Jornal dos Desportos

Director: Matias Adriano
Director Adjunto: Policarpo da Rosa
Modalidades

Andebolistas francesas solidárias com uma ladra

15 de Agosto, 2016

Gnonsiane Niombla teve 50 euros furtados dentro de seu apartamento

Fotografia: AFP

Uma ocorrência criminal terminou numa demonstração de solidariedade da equipa francesa de andebol, na sexta-feira, na Vila Olímpica. A atleta Gnonsiane Niombla teve 50 euros furtados dentro de seu apartamento. Avisado, o chefe de segurança descobriu que uma camareira havia cometido o crime e a levou até a vítima para que a jogadora a pudesse reconhecer.

Quando chegou no andar onde a equipa está hospedada,  a funcionária, identificada como Dayana Torres, começou a chorar, disse que estava passando por problemas familiares e, por isso, admitiu ter pego a quantia no chão do quarto. A equipa juntou-se para dar o dinheiro a ela.

Quando a funcionária foi levada até Gnonsiane, a jogadora ainda tentou perguntar porquê ela tinha feito aquilo e disse que, se Dayana tivesse pedido o dinheiro, ela o teria dado. Mesmo assim a funcionária foi levada à delegacia pelo chefe da segurança. A jogadora não foi à delegacia porque tinha jogo marcado no mesmo dia. A camareira, por sua vez, vai responder por furto.

DETENÇÕES

Desde o último dia 5, data da abertura dos Jogos Olímpicos, até a última quinta-feira, 34 estrangeiros foram detidos e levados às delegacias da cidade.  Desse total, 26 foram libertos após o registo da ocorrência. Por pagarem fiança ou serem acusados de crimes de menor potencial ofensivo, que não prevêem prisão como pena.
Oito deles, entretanto, acabaram dando entrada em prisões do Rio, uma média de um preso estrangeiro por dia desde o início dos jogos.

Únicos atletas a fazerem parte da lista, os pugilistas Hassan Saada, do Marrocos (primeiro dos estrangeiros a ser detido, horas antes da cerimónia de abertura) e Jonas Junius, da Namíbia, frequentaram por pouco tempo as celas. Os dois foram beneficiados por habeas corpus e ficaram, respectivamente, seis e três dias na Cadeia Pública José Frederico Marques. Ambos foram acusados de estupro dentro da Vila Olímpica por camareiras.

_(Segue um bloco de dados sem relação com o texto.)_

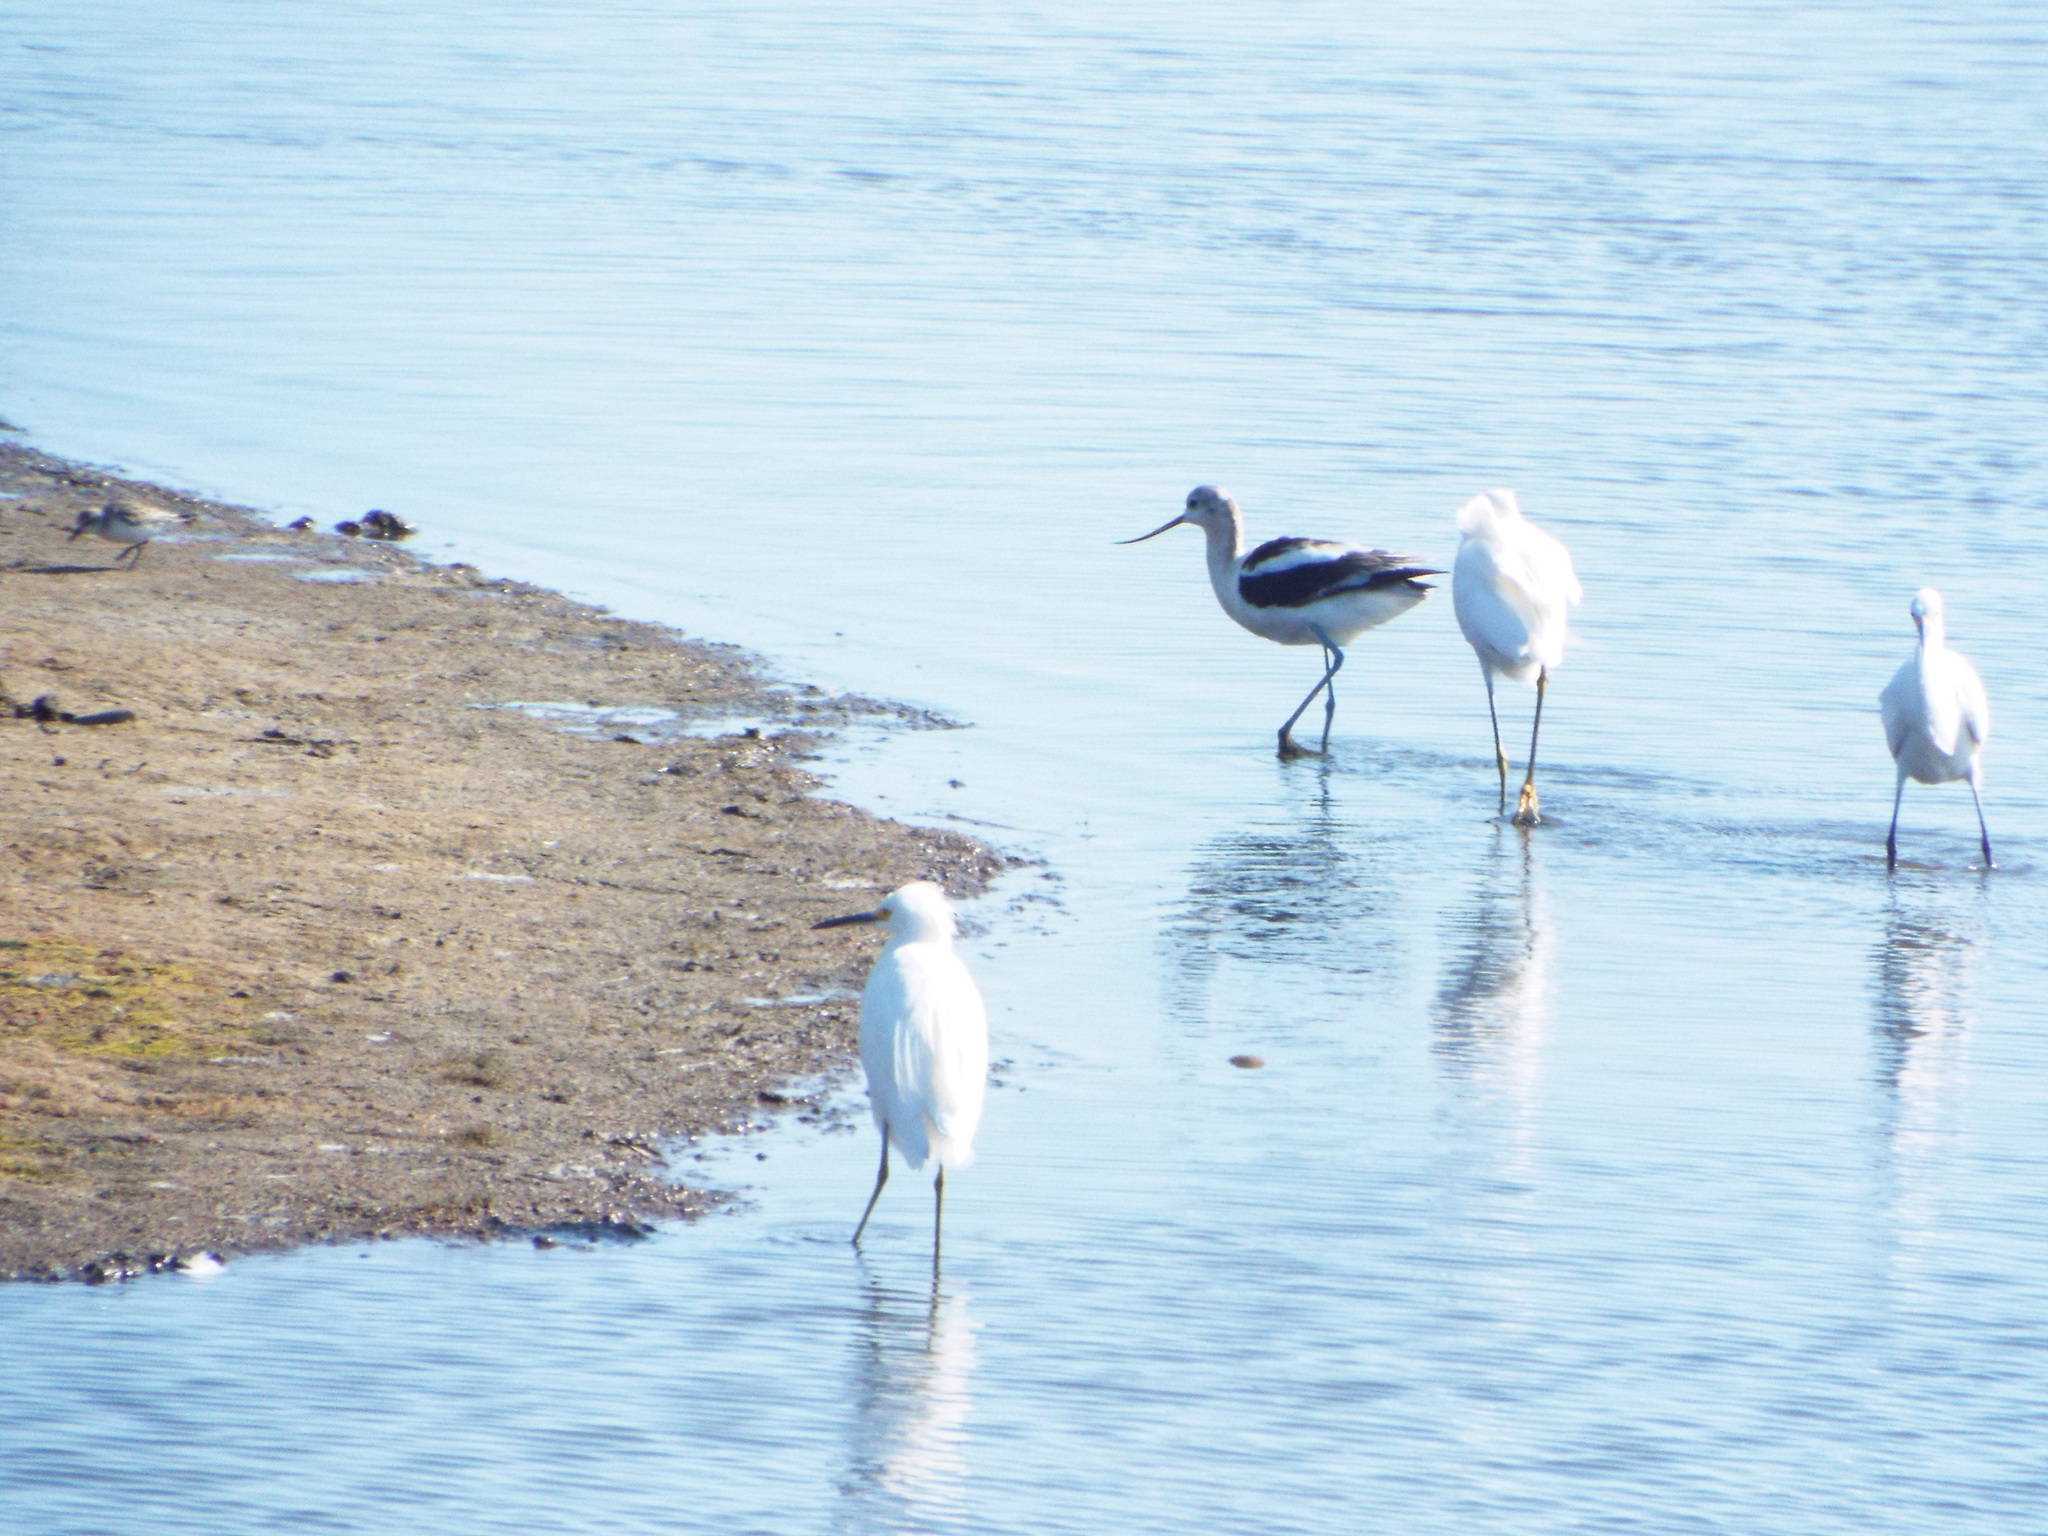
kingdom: Animalia
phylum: Chordata
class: Aves
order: Charadriiformes
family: Recurvirostridae
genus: Recurvirostra
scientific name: Recurvirostra americana
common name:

Ainda estão na cadeia um irlandês e dois franceses presos por cambismo. Um colombiano e dois peruanos detidos por furto. Hecham Mouhdi e Alexis Zelenski estavam próximos do Parque Olímpico quando foram surpreendidos por polícias ao tentarem vender bilhetes a preços superiores aos oficiais.

Já Kevin James Mallon, segundo a polícia, integra uma quadrilha mais elaborada. É executivo da THG, empresa britânica investigada por cambismo desde 2014, e foi preso em flagrante num hotel na Barra, Zona Oeste, com mais de 800 bilhetes. A prisão é considerada pela polícia o passo inicial de uma investigação para chegar aos responsáveis por desviar ingressos destinados a comités olímpicos.